Can exogenous variables be state features in reinforcement learning?


I have a question about state representation of Q-learning or DQN algorithm. I'm still a beginner of RL, so I'm not sure that is it suitable to take exogenous variables as state features.

For example, in my current project, deciding to charge/discharge an electric vehicle actions according to the real-time fluctuating electricity prices, I'm wondering if the past n-step prices or hours can be considered as state features.

Because both the prices and the hour are just given information in every time step rather than being dependent to the charging/discharging actions, I'm suspicious about whether they can are theoretically qualified to be state features or not.

If they are not qualified, could someone give me a reference or something that I can read?

JH Lee

Posted 2019-08-25T07:12:44.720

Reputation: 125



Including exogenous variables in your state representation certainly can be useful, as long as you expect them to be relevant information for determining the action to pick. So, state features are not only useful if you expect your agent (through application of actions) to have (partial) influence on those state variables; you just want the state variables themselves to be informative for your next action to take / prediction of expected future rewards.

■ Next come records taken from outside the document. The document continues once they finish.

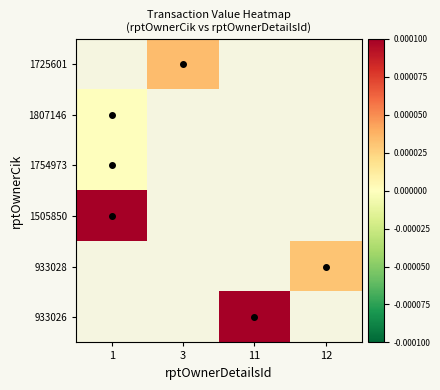

At which label does 1754973 reach its peak?

1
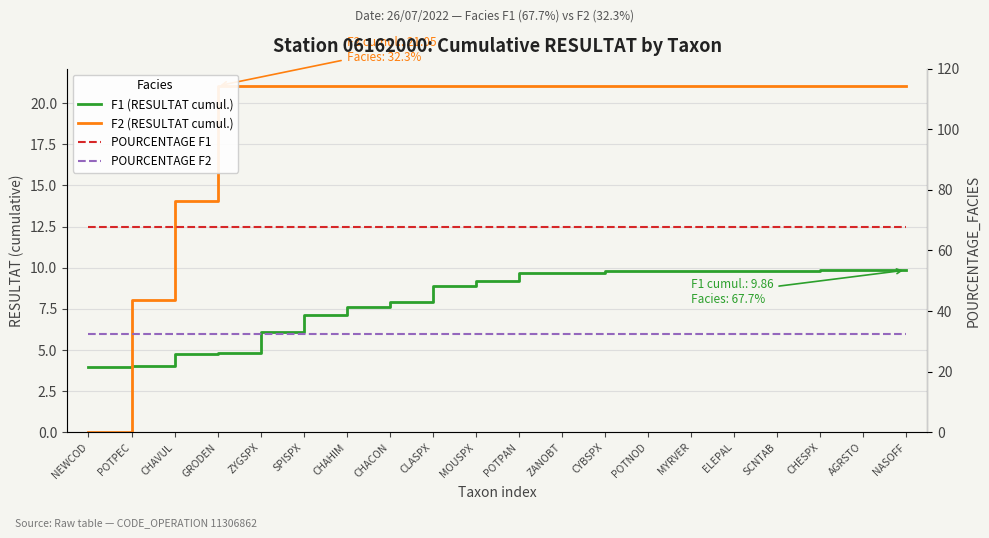

What is the difference between the highest and lowest values at ZANOBT?

58.0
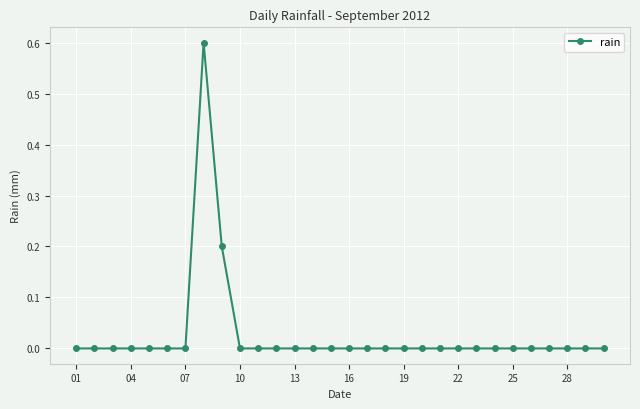

How many data points does each series have?

30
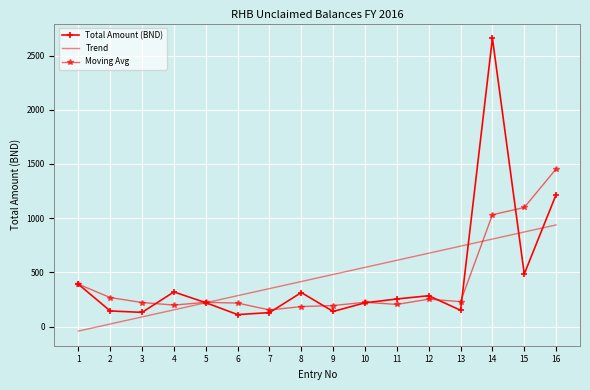

At which category is the sum across all series the highest?

14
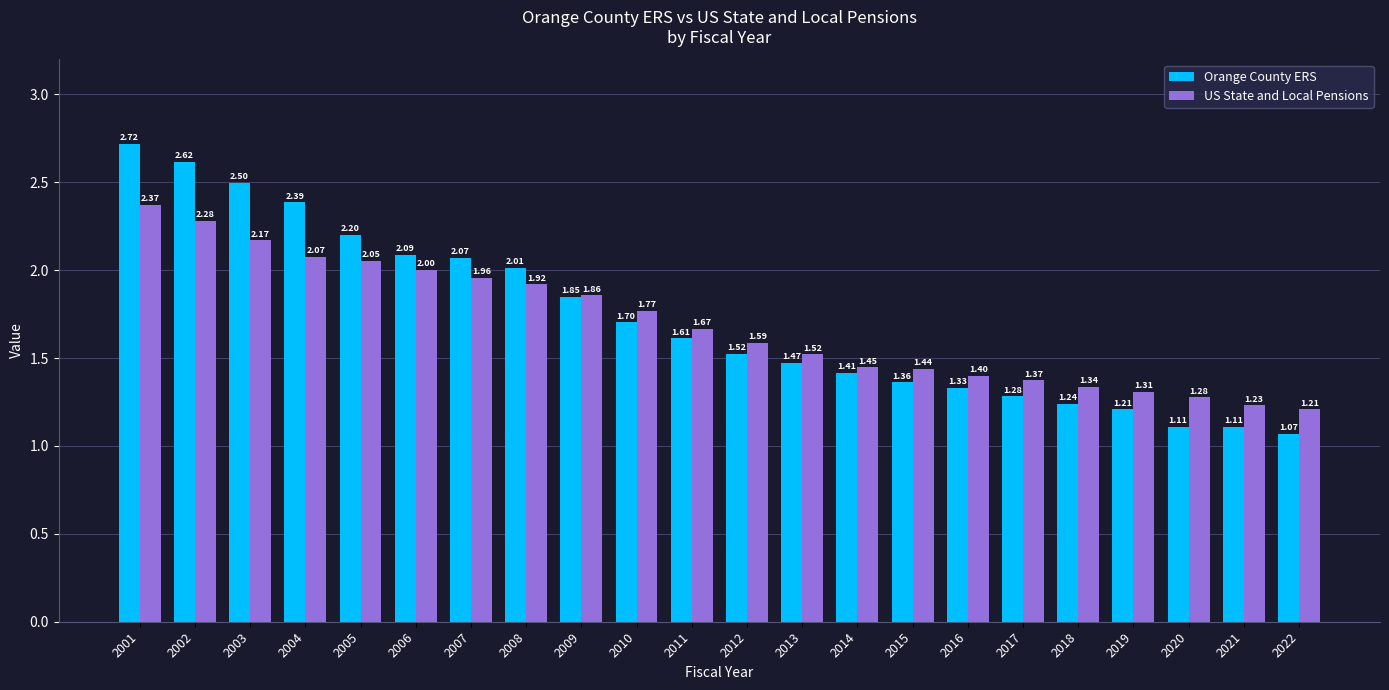

List the labels in order of US State and Local Pensions value, smallest first.

2022, 2021, 2020, 2019, 2018, 2017, 2016, 2015, 2014, 2013, 2012, 2011, 2010, 2009, 2008, 2007, 2006, 2005, 2004, 2003, 2002, 2001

However, if you only have exogenous variables, i.e. if you expect your agent to have no influence whatsoever on what states you'll end up in next... then the full problem definition typically used in RL (Markov decision processes) may be unnecessarily complex, and you may prefer to look into the Multi-Armed Bandits (MAB) problem formulation. If you're already familiar with RL / MDPs, you may think of MAB problems as (sequences of) single-step episodes, where you always just look at the current state and don't care at all about future states (because you expect to have 0 influence on them).

In theory, the RL / MDP framework is more general and is also applicable to those MAB problems, but RL algorithms that support this framework may perform worse than MAB algorithms in practice, because they (informally speaking) still put in effort trying to "learn" how their actions affect future states (a waste of effort when you expect there to be no such influence from the agent).

Dennis Soemers

Posted 2019-08-25T07:12:44.720

Reputation: 7 644